LE
VENT DES PEUPLIERS
Article
publié dans la Lettre n° 211
LE VENT DES PEUPLIERS
de Gérald Sibleyras. Mise en scène Jean-Luc Tardieu avec Georges
Wilson, Jacques Sereys, Maurice Chevit.
Une belle terrasse circulaire, ocre sous le bleu du ciel, surplombe
la vallée. Au loin, une colline où dodelinent des peupliers caressés
par la brise, promesses de liberté. Un chien en pierre monte la
garde. Si les hommes passent, lui demeure. Trois anciens combattants,
encore dans la force de l’âge, défendent avec la même fougue qu’ils
le firent autrefois contre l’ennemi, ce dernier bastion contre l’irruption
des autres pensionnaires de la maison de retraite où ils achèvent
leur vie. Habitués à commander, deux d’entre eux ont du mal à dételer.
Gustave, est la grande gueule du trio. Installé là depuis six mois,
il n’adresse la parole à personne sauf à ses deux compères et râle
sur tout. Même les saisons n’ont pas grâce à ses yeux. Il morigène
souvent René, trop conciliant à son goût et a à son égard des formules
lapidaires. « Il est né enthousiate. Et quand il sera mort, il fera
un cadavre enthousiaste »! Fernand, handicapé par un éclat d’obus
resté fiché dans sa boîte crânienne et qui lui provoque des pertes
de connaissance de plus en plus nombreuses, est obnubilé par les
anniversaires. Soeur Madeleine n’en fête jamais deux le même jour.

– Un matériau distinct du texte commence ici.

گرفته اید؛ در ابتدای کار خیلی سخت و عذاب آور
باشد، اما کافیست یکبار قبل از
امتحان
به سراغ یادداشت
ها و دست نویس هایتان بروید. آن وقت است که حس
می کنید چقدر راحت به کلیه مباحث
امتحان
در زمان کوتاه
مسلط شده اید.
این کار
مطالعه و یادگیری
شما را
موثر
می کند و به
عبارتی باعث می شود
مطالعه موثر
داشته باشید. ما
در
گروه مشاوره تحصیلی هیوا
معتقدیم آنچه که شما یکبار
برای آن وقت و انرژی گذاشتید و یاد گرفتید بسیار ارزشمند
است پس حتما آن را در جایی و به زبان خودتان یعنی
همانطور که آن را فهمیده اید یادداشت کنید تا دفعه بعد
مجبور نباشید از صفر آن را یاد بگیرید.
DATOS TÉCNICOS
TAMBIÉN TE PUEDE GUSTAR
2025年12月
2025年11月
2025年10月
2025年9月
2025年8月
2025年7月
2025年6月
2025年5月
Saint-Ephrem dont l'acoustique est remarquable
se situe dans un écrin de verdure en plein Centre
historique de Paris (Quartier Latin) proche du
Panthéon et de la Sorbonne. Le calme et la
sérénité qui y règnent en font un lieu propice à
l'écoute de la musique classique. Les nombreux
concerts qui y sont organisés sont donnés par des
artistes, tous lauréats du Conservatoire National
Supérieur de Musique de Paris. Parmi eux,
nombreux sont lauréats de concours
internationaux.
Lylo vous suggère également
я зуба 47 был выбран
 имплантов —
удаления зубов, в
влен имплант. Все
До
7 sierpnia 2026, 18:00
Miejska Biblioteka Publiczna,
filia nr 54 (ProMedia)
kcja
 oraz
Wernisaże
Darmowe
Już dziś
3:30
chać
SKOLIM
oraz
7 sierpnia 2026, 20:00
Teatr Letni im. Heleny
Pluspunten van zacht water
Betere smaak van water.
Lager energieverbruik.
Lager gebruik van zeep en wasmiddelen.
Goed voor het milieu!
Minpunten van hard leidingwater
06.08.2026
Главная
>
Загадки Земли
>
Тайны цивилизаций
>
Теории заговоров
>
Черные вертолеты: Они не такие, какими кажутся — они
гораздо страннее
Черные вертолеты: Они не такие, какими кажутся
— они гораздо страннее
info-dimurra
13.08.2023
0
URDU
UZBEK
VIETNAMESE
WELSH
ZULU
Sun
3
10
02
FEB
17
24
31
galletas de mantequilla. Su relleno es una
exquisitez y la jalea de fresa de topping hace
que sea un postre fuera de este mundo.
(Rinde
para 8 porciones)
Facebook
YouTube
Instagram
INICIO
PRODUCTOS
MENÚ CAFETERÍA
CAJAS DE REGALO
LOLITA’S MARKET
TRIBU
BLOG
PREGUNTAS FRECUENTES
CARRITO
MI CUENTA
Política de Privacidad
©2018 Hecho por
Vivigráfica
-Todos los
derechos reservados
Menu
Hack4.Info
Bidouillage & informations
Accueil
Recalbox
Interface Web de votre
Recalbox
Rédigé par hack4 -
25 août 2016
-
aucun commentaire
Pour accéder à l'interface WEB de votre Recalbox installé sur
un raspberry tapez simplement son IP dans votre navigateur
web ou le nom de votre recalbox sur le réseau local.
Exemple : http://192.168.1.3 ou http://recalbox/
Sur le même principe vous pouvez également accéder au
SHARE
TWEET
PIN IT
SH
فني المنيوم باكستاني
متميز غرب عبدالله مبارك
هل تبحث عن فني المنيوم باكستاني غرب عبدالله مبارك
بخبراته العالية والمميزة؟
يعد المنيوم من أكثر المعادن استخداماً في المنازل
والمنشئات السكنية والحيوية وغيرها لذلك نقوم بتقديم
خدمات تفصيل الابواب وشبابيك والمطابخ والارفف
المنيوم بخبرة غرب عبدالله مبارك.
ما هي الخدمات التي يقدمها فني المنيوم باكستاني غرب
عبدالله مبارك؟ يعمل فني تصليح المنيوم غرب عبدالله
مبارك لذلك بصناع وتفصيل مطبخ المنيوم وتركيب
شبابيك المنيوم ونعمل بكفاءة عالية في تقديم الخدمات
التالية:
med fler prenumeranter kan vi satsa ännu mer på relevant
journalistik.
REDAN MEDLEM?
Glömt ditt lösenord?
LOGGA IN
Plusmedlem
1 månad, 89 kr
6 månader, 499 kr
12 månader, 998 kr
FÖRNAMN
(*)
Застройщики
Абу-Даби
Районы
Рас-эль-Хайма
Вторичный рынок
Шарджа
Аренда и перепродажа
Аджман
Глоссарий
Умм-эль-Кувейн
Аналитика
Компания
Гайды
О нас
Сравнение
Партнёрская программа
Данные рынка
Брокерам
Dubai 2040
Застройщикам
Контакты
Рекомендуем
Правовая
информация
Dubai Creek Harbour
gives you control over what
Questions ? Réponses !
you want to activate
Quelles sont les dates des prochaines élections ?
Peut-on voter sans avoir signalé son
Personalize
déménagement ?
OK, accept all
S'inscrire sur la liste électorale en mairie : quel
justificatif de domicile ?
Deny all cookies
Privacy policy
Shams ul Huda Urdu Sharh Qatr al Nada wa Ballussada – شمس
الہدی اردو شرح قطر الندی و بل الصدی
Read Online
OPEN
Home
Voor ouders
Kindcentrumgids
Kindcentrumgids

De là à penser qu’elle s’arrange pour faire passer de vie à trépas
l’un des deux pensionnaire nés à une date identique, il n’y a qu’un
pas. L’arrivée d’un général natif du 12 février comme lui et en
pleine forme achève de l’affoler. Que faire? L’assassiner ou prendre
la fuite...vers la colline aux peupliers? Cette solution retient
l’adhésion des trois compères car elle est source d’évasion, d’aventures,
donc de jeunesse retrouvée. Mais Gustave y met une condition aussi
surprenante qu’irréalisable...
Avec son complice Jean Dell, Gérald Sibleyras nous a régalés il
y a quelques mois d’une excellente comédie Un Petit jeu sans
conséquence (n°203). Avec Le Vent des peupliers, il fait
cavalier seul avec la même verve, explorant cette fois les affres
de la retraite. Son texte acide, cruel, ironique dépeint à merveille
le caractère et les humeurs de trois fortes personnalités, d’hommes
qui ont été mais ne sont plus et dont fanfaronnades et vantardises
demeurent les seuls substituts à leurs rêves de gloire perdue. La
teneur des répliques et la mise en scène subtile offrent aux comédiens
une prestation d’égale importance. Ils sont époustouflants, chacun
dans un rôle taillé sur mesure. Georges Wilson tout en hargne, Maurice
Chevit tout en nuance, Jacques Seyres miné par l’angoisse, sont
impressionnants de naturel et d’authenticité. Ils savent faire rire
ou émouvoir, grâce à un dialogue percutant qui frappe juste et fort.
Eblouissant! Théâtre Montparnasse 14e.